Board argues that a new primary could not be conducted even if the court had ordered it. Section 115.549 permits a court trying a contested primary election to order a new primary election “which shall not be less than fourteen or more than thirty days after the order is issued.” Board asserts that it would not have been possible for a new primary to be held before the ballots for the general election had to be printed. Board urges that Section 115.379 requires the ballots for the general election to be printed not later than the sixth Tuesday prior to the general election. We find no such requirement in that statute. The only reference in Section 115.379 to the sixth Tuesday prior to an election is in Section 115.379.2, which provides that whenever a candidate is disqualified after 5:00 p.m. on the sixth Tuesday prior to an election, his name shall be printed on the election ballot. Section 115.379.1 provides that in the event of the death of a candidate after 5:00 p.m. on the fourth Tuesday prior to the election, his name shall be printed on the ballot. Nowhere in Chapter 115 do we find a statute requiring ballots to be printed no later than the sixth Tuesday prior to an election. Furthermore, Section 115.383 provides a vehicle for changing a name on a ballot, if necessary, after the ballots have been printed.

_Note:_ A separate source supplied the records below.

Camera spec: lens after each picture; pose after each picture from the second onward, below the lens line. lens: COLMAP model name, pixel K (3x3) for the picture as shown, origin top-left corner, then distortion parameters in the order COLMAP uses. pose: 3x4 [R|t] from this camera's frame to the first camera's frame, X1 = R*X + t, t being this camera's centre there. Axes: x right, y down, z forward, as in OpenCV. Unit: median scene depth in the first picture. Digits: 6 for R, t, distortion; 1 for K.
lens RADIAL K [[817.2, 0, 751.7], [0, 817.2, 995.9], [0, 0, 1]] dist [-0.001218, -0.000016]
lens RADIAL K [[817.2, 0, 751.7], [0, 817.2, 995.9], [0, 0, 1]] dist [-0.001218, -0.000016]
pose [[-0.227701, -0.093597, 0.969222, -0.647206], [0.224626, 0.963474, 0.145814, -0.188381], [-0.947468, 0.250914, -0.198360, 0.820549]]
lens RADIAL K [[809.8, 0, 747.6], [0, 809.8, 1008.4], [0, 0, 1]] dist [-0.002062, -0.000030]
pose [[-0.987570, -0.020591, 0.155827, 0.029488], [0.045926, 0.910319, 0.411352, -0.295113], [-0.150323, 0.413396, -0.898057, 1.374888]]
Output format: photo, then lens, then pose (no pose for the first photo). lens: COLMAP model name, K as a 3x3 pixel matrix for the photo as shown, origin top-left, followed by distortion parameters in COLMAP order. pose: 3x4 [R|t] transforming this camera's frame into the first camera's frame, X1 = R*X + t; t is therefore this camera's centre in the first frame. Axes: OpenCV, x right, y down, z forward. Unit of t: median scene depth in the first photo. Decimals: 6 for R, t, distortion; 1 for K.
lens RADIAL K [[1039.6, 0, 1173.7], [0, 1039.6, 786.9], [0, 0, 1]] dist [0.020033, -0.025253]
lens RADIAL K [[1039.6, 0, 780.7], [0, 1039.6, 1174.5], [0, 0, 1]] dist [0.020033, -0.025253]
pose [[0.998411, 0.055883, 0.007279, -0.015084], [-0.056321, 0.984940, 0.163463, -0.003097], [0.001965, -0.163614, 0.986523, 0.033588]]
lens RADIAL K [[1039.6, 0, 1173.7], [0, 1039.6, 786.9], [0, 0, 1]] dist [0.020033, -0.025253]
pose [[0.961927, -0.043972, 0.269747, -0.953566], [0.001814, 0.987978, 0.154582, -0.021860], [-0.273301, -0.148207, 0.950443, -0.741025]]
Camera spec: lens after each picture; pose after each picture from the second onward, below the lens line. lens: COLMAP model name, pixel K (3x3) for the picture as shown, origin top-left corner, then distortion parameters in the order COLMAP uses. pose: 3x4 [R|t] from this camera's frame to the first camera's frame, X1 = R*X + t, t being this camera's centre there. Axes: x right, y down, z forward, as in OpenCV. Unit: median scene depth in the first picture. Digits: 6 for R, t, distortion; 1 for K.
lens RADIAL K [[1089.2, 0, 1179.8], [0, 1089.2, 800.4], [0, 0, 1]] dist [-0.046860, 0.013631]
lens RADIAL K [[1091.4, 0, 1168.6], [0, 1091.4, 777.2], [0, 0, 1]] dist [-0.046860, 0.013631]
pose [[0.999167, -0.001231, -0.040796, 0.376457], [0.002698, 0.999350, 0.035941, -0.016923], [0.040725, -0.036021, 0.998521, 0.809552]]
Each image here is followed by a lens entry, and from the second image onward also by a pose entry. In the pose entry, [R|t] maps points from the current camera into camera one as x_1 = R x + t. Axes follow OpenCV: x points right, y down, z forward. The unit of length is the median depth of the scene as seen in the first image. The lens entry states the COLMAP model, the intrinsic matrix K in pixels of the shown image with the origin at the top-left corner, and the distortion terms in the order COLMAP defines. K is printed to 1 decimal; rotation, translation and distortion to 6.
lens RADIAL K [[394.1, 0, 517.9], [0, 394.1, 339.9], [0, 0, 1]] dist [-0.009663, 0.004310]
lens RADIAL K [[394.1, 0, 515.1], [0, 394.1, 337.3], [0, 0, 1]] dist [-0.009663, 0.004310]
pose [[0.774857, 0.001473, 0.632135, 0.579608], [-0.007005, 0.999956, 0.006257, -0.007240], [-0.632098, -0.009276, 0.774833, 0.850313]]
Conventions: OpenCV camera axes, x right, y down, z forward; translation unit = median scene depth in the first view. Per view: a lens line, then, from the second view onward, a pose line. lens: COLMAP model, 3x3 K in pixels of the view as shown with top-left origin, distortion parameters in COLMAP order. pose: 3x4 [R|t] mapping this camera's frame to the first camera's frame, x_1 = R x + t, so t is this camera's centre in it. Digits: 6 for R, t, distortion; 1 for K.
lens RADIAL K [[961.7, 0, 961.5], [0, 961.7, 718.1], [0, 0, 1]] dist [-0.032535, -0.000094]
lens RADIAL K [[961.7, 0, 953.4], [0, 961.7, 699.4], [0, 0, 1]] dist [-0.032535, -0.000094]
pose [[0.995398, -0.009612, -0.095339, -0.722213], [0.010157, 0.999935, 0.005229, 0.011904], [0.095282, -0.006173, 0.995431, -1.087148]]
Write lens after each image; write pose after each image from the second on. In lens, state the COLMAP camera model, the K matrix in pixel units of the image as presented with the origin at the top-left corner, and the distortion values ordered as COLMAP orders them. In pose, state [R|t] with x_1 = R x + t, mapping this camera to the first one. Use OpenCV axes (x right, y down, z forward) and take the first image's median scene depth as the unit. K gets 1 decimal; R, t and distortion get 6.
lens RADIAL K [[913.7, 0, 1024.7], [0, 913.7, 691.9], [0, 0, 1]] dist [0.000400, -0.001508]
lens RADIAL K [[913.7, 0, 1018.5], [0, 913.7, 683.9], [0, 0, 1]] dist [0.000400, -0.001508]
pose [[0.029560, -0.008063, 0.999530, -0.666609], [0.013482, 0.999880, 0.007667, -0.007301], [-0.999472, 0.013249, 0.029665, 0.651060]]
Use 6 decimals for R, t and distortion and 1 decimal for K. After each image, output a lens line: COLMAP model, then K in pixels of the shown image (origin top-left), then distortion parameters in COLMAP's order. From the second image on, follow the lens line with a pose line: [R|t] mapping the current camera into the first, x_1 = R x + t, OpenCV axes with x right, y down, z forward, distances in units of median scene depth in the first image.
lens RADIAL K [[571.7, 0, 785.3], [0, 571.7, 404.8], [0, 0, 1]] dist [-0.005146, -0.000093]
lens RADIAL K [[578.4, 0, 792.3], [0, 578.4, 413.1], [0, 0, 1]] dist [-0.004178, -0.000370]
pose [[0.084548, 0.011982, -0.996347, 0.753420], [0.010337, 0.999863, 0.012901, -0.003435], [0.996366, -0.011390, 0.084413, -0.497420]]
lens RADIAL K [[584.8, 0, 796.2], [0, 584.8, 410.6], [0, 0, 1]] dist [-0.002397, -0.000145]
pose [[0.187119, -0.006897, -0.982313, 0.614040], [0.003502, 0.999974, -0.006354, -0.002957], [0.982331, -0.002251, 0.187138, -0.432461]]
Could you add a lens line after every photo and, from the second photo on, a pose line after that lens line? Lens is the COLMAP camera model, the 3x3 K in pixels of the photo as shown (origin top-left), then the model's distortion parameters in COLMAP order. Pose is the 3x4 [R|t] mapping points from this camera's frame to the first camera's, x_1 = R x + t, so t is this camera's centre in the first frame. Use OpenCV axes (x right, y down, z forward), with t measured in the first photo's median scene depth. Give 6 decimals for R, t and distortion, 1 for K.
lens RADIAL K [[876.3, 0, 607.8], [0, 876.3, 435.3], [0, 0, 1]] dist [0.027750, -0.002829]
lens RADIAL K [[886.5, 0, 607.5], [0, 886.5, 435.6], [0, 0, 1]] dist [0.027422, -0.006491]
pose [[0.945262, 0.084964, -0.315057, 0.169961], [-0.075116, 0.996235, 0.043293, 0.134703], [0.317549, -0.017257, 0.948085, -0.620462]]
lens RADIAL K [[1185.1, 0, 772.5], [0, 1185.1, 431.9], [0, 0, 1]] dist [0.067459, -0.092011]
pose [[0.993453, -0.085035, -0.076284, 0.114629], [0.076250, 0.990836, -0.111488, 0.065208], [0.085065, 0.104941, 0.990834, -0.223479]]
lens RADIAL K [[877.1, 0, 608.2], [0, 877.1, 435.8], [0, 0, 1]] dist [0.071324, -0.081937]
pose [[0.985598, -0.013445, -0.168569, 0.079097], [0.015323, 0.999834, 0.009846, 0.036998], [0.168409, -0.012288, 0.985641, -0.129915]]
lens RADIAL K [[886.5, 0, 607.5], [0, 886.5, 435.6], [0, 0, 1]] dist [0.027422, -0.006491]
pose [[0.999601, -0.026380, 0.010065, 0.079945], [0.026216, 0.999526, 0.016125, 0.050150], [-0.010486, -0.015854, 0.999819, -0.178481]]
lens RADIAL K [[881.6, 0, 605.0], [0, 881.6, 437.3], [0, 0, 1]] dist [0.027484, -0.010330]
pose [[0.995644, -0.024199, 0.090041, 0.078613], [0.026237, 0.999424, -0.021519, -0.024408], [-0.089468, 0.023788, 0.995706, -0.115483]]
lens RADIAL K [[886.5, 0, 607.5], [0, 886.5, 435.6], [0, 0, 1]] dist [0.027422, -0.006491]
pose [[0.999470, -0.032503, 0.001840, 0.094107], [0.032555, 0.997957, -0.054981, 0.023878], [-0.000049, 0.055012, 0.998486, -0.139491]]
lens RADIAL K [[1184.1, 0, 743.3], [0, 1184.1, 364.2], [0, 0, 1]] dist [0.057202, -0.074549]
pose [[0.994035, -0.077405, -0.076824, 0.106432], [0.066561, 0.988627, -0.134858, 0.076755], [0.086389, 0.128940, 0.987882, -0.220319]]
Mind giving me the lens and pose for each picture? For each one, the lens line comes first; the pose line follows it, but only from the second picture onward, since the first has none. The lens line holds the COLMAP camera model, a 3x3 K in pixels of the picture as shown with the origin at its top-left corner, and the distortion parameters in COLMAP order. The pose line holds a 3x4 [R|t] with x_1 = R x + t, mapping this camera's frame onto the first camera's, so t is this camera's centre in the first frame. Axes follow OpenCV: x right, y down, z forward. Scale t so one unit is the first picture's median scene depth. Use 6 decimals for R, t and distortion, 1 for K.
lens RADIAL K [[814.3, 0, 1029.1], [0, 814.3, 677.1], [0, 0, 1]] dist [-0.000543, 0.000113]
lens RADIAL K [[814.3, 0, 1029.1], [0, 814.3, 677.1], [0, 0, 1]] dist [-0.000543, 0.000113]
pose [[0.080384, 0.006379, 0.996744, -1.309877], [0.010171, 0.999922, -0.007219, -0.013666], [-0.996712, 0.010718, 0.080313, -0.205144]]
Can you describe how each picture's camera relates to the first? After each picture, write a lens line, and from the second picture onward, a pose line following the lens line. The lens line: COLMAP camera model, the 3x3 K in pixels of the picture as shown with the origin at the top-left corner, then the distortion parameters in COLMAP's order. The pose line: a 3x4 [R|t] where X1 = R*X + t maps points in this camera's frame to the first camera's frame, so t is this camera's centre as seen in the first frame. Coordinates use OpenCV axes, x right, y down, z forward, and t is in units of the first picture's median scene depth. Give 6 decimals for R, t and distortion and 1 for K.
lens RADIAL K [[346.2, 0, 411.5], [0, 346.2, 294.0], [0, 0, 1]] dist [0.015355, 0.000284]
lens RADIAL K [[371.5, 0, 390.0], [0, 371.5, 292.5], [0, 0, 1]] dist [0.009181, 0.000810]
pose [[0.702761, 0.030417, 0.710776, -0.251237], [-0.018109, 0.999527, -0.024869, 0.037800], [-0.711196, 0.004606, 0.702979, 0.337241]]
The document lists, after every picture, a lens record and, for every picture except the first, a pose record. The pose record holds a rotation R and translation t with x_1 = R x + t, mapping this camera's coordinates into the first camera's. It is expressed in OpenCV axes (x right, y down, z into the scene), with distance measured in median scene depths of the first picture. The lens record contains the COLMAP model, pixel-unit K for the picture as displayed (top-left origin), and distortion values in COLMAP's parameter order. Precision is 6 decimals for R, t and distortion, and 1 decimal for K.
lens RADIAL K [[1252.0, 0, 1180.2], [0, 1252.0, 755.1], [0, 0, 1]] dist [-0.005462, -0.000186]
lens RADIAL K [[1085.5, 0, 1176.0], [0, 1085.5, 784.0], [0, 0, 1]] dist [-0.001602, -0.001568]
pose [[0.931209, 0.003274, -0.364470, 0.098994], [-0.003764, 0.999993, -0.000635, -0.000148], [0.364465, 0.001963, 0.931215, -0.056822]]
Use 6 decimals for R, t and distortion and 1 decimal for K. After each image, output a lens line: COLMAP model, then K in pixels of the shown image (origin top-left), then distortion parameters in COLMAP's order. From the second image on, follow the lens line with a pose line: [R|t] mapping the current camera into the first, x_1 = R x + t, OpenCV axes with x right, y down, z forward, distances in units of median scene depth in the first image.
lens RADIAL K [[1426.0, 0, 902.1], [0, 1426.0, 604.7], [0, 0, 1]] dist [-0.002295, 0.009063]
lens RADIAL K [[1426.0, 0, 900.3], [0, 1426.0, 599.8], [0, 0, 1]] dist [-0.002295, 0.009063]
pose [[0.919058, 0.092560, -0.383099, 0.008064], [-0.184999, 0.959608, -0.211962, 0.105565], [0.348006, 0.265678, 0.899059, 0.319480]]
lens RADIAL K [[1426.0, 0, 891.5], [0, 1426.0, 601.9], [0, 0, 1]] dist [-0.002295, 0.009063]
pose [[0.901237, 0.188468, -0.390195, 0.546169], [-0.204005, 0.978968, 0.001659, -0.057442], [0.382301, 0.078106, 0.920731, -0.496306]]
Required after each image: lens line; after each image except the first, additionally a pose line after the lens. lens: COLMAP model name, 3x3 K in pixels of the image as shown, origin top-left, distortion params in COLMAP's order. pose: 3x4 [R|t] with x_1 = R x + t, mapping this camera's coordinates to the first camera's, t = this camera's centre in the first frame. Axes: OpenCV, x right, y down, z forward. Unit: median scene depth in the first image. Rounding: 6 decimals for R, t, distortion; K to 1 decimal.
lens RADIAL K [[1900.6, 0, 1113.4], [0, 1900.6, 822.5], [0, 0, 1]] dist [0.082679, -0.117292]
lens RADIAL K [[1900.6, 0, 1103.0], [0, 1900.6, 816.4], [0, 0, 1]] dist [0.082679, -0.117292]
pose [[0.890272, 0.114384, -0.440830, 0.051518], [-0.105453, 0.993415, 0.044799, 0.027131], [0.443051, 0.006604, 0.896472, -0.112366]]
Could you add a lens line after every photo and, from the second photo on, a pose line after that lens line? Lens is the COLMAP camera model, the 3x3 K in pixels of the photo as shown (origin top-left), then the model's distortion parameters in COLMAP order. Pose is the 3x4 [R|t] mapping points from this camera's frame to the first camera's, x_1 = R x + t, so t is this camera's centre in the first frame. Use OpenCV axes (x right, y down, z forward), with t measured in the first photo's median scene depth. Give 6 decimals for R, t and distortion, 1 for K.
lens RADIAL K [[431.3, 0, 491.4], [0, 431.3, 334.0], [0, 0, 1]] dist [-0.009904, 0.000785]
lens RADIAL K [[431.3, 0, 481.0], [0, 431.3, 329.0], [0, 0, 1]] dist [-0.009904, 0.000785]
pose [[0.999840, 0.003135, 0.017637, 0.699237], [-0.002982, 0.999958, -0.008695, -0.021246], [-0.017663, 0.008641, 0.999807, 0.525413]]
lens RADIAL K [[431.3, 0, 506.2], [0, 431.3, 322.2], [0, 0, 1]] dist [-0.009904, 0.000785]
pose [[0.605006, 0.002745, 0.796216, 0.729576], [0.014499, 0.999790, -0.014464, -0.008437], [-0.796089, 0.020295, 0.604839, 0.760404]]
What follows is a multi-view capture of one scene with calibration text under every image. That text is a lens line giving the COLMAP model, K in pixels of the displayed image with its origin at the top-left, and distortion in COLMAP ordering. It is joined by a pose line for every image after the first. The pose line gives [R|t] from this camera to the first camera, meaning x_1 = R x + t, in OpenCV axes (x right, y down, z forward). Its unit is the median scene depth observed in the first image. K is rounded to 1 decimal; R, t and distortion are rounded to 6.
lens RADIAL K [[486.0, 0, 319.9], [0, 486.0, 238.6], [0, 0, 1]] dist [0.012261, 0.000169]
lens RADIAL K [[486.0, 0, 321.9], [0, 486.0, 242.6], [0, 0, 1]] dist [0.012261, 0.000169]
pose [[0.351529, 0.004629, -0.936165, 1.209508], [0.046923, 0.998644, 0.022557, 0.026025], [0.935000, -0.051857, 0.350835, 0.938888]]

We find a reading of Section 115.535 that divests the courts of jurisdiction over a timely filed primary election contest would render the act meaningless. By *125enacting the relevant sections, the legislature intended candidates for office to be able to contest primary election results. It is absurd to presume the legislature intended to divest the court of jurisdiction over a timely filed contest, before a hearing is held on the matter, merely because an election board expresses an intention to refuse consent to any continuances. In order to interpret the statute so as to give effect to the intent of the legislature, and to avoid an absurd result, we must conclude the trial court retains jurisdiction over primary election contests even beyond the tenth Tuesday prior to the general election. We therefore enter a peremptory writ of mandamus directing Respondent to vacate his order of September 3, 2002, and hear the election contest forthwith.

GLENN A. NORTON, Judge and SHERRI B. SULLIVAN, Judge; Concur.

. All subsequent statutory citations are to RSMo 2000, unless otherwise stated.

. Prior to 1993, Section 115.535 stated "[tjhere shall be no continuances except by consent, so that the case may be concluded prior to the general election.” We note the prior cases based on that earlier statute which dismissed the causes as moot because the primary election contests were not heard until after the general elections were held. Hockemeier v. Berra, 641 S.W.2d 67 (Mo. banc 1982); Harter v. Kehm, 733 S.W.2d 775 (Mo.App. E.D.1987); and Winchester v. Adkisson, 522 S.W.2d 825 (Mo.App. S.D.1975). Because of the significant changes made to the statute in 1993 and 1996, we find those cases not instructive here.